During my 18 years in the trenches hauling weight, I've come to understand that in order to build boulder shoulders I have to constantly experiment with new angles, loading schemes, and workouts. That's why you could probably find more shoulder workouts by me on Bodybuilding.com than pretty much any other body part, including Plates of Pain, Shoulder Annihilation, and my recent shoulder workout with IFBB Figure Pro Leah Dolan.
Why so much variation? I've suffered two separated AC joints and rotator cuff tears, which means my shoulders can be more vulnerable than most if I use too much weight, too frequently. The two exercises I've plucked from my repertoire for you are perfect for fast-paced, high-volume shoulder workouts which require less weight because they deliver annihilation through repetition.
Incline Machine Unilateral Standing Press
I'm not talking about the shoulder machine press. Nope, you'll be using a Hammer Strength incline chest-press machine.
With a relatively light weight on the arm of the machine, I press above my head with my hand positioned on the bar the weight plate sits on. The motion is almost like an "up and out" angle, making it perfect for adding a new source of stimulus for my deltoids.
This angle replicates a seated dumbbell press, but with some extra benefits:
- Each shoulder gets more specific attention, leaving no place for weakness on either side.
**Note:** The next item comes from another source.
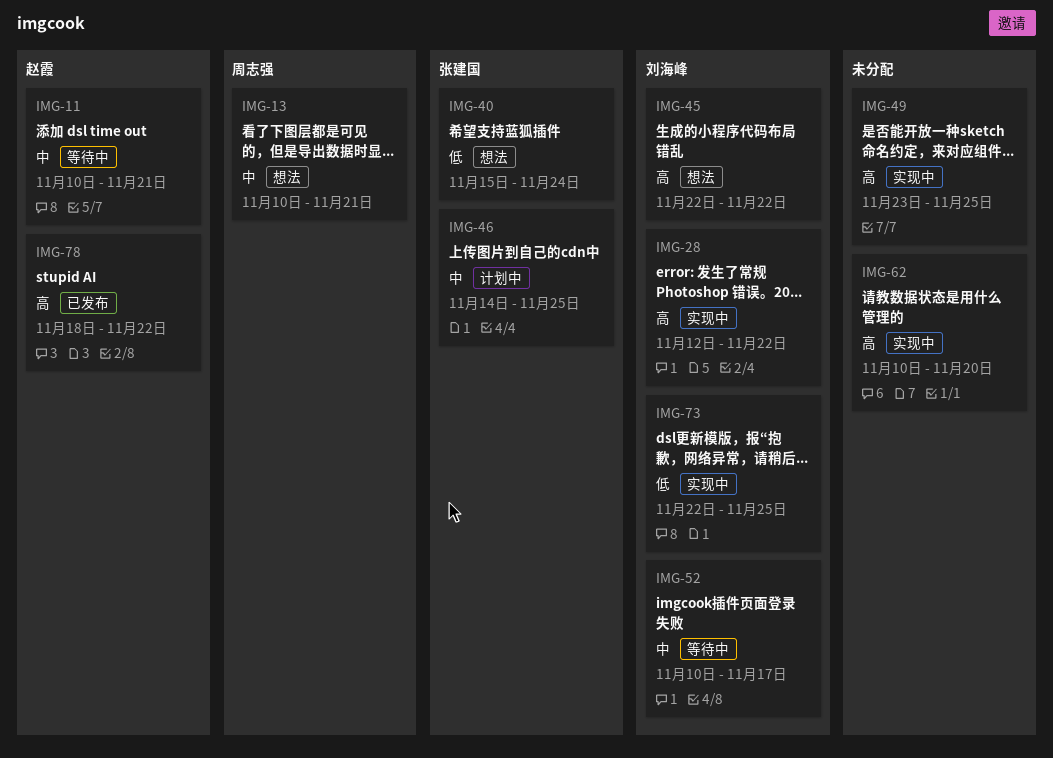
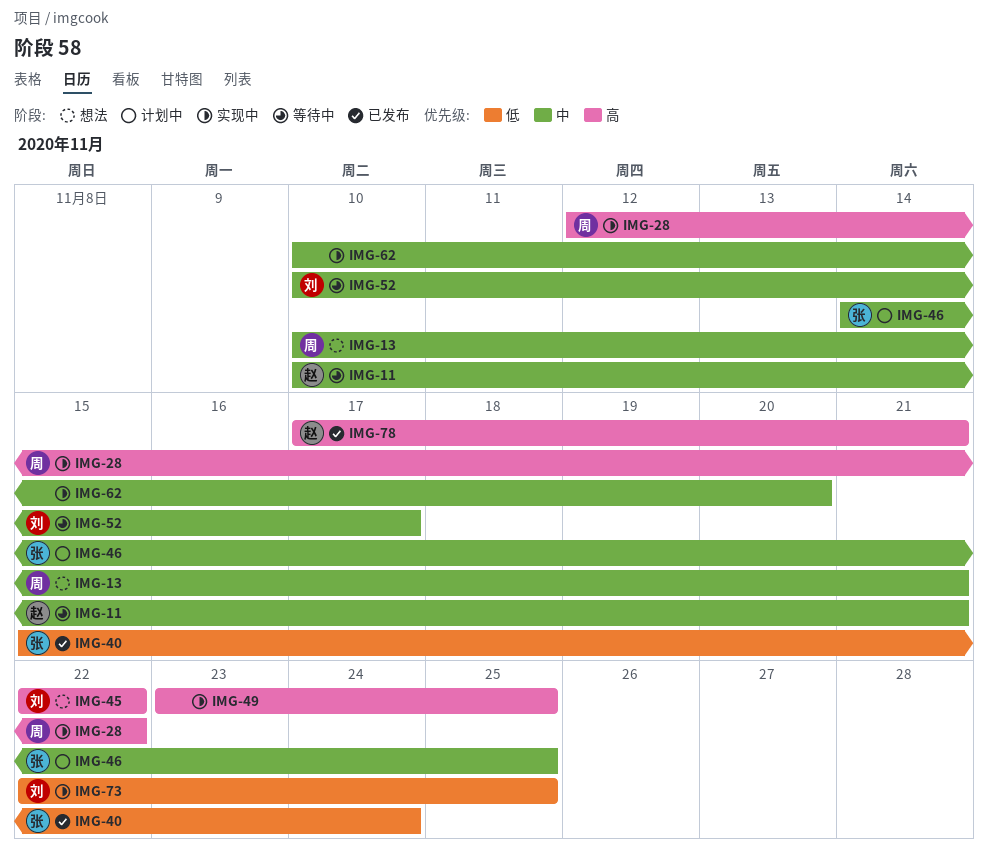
IMG-28, owner: 刘海峰 -> 周志强
IMG-40, status: 想法 -> 已发布
IMG-62, priority: 高 -> 中
IMG-78, start: Nov 18 -> Nov 17
IMG-78, due: Nov 22 -> Nov 21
- The angle I'm able to press from brings in more medial deltoid fibers, along with anterior deltoid fibers.
- My body is doing double the number of sets I'd have to do for a bilateral press, making me more conditioned.
- Standing up and pressing from a unique angle makes my core work harder as it stabilizes the weight.
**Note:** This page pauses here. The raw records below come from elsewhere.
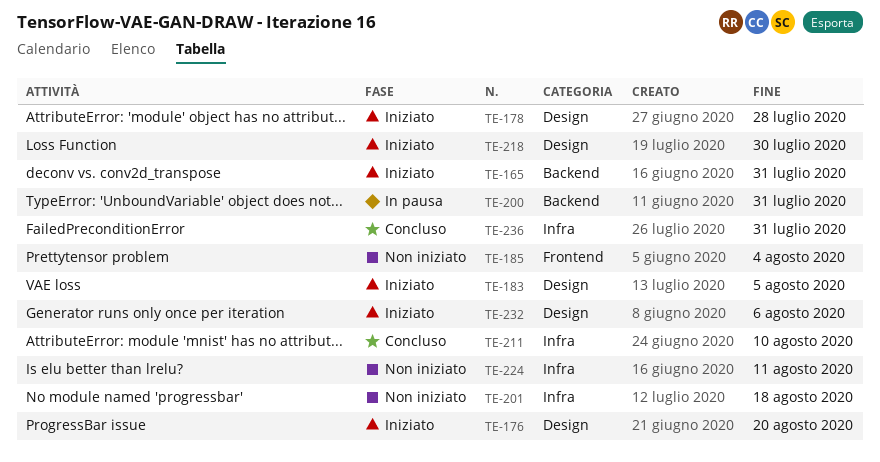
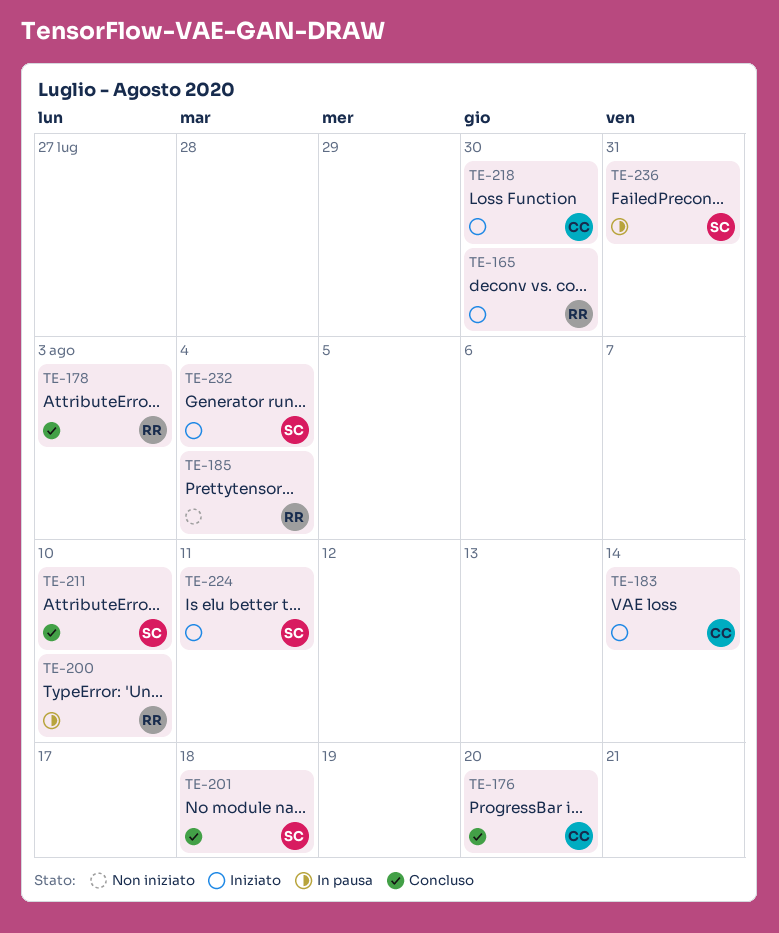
TE-165, due: Jul 31 -> Jul 30
TE-176, status: Iniziato -> Concluso
TE-178, status: Iniziato -> Concluso
TE-178, due: Jul 28 -> Aug 3
TE-183, due: Aug 5 -> Aug 14
TE-200, due: Jul 31 -> Aug 10
TE-201, status: Non iniziato -> Concluso
TE-224, status: Non iniziato -> Iniziato
TE-232, due: Aug 6 -> Aug 4
TE-236, status: Concluso -> In pausa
- Finally, as failure sets, this variation makes it easy to squeeze in a few partial reps just to completely finish my shoulders off.
Before you criticize me for making up exercises needlessly, take a second look at that list. That's a serious payoff.
Press Using Side of Smith Machine
This is one you can see me doing in the 8-Week Hardcore Trainer, which contains plenty of unique machine moves. Yes, it looks strange, but hitting my front deltoids got a lot easier when I discovered this exercise.
Standing at one side of the Smith Machine, place both hands on the end of the bar. Then, perform a narrow-grip overhead press. As the bar is slightly away from my body, compared to a dumbbell press, the tension falls directly on my anterior deltoids, making it about as isolated a shoulder press as you could hope to find.
Due to the length of the bar on the Smith Machine and the angle I'm pressing from, there is a natural imbalance in weight distribution across the bar which only compounds the impact of this exercise on my deltoids.
One rule I always apply with this exercise is to avoid "lockout" at the top of each rep. Doing this helps me blast my deltoids with more intensity because there is no let up, where locking out on every rep would give them a moment of reprieve from the pain.
Application and context is always essential with exercise selection. Both of these unusual exercises are best performed within a high-volume workout where the emphasis is on repetition rather than extreme weight. Neither exercise lends itself particularly well to training in the 6-10 rep range, so I don't go there and I don't recommend you do, either.
Supersets, dropsets, and even giant sets are all ideal choices to go along with these moves. Make them burn!